→ TASK TO CARRY OUT
Print the lines that run from the line with "Wallet owner" to the line with "claims in his", keeping both end lines, exactly as they appear in the entries below, and nothing else.

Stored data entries

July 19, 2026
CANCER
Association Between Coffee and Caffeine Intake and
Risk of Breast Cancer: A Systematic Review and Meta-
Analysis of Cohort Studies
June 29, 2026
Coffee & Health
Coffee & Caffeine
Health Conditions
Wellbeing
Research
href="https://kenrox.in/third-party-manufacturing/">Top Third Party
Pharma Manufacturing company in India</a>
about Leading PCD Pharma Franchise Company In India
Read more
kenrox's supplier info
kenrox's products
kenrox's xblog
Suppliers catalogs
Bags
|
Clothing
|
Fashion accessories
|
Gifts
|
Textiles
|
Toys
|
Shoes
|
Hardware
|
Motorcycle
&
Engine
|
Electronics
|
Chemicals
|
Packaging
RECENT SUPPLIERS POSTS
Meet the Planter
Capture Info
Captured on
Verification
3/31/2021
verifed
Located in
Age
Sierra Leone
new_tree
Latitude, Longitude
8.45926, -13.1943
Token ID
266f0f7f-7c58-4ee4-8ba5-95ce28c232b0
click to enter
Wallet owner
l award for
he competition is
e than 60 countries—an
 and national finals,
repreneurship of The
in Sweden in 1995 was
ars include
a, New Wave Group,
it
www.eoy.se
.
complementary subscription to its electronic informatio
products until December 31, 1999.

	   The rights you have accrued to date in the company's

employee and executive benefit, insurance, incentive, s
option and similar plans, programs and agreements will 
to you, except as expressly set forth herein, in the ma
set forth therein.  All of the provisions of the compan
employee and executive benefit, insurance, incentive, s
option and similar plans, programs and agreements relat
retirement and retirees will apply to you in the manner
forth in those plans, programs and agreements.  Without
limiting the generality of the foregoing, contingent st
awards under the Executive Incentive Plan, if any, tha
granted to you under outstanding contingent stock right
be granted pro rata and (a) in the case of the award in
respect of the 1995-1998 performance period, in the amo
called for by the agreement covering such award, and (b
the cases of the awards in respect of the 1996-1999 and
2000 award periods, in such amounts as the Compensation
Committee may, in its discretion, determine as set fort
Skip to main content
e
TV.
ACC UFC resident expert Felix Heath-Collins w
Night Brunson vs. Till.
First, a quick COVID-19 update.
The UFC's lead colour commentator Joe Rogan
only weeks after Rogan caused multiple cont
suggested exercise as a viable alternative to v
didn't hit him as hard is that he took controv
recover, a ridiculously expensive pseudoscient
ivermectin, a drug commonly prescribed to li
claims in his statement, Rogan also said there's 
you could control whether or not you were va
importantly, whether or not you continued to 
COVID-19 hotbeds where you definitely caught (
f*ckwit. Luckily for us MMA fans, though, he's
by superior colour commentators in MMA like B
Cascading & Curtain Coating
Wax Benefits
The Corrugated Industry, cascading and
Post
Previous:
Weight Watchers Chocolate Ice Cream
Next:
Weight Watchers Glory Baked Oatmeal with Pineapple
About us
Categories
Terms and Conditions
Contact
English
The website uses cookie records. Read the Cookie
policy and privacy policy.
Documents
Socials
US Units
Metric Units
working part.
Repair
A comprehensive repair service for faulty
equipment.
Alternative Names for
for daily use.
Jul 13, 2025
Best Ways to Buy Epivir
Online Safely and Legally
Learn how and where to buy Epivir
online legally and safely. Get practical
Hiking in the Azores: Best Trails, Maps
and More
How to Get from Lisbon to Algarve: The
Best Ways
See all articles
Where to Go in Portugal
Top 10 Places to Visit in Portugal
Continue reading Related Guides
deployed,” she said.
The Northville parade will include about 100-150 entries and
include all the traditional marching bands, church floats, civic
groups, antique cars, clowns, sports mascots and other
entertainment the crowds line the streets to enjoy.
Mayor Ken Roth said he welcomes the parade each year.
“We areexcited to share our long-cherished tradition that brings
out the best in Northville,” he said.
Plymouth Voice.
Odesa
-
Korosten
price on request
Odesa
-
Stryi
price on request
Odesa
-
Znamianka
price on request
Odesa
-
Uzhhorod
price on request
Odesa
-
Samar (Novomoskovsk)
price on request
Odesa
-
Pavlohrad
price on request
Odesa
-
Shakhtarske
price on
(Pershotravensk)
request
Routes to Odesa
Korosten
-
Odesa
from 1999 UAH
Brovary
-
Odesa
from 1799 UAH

→ EXERCISE ANSWER
Wallet owner
l award for
he competition is
e than 60 countries—an
 and national finals,
repreneurship of The
in Sweden in 1995 was
ars include
a, New Wave Group,
it
www.eoy.se
.
complementary subscription to its electronic informatio
products until December 31, 1999.

	   The rights you have accrued to date in the company's

employee and executive benefit, insurance, incentive, s
option and similar plans, programs and agreements will 
to you, except as expressly set forth herein, in the ma
set forth therein.  All of the provisions of the compan
employee and executive benefit, insurance, incentive, s
option and similar plans, programs and agreements relat
retirement and retirees will apply to you in the manner
forth in those plans, programs and agreements.  Without
limiting the generality of the foregoing, contingent st
awards under the Executive Incentive Plan, if any, tha
granted to you under outstanding contingent stock right
be granted pro rata and (a) in the case of the award in
respect of the 1995-1998 performance period, in the amo
called for by the agreement covering such award, and (b
the cases of the awards in respect of the 1996-1999 and
2000 award periods, in such amounts as the Compensation
Committee may, in its discretion, determine as set fort
Skip to main content
e
TV.
ACC UFC resident expert Felix Heath-Collins w
Night Brunson vs. Till.
First, a quick COVID-19 update.
The UFC's lead colour commentator Joe Rogan
only weeks after Rogan caused multiple cont
suggested exercise as a viable alternative to v
didn't hit him as hard is that he took controv
recover, a ridiculously expensive pseudoscient
ivermectin, a drug commonly prescribed to li
claims in his statement, Rogan also said there's 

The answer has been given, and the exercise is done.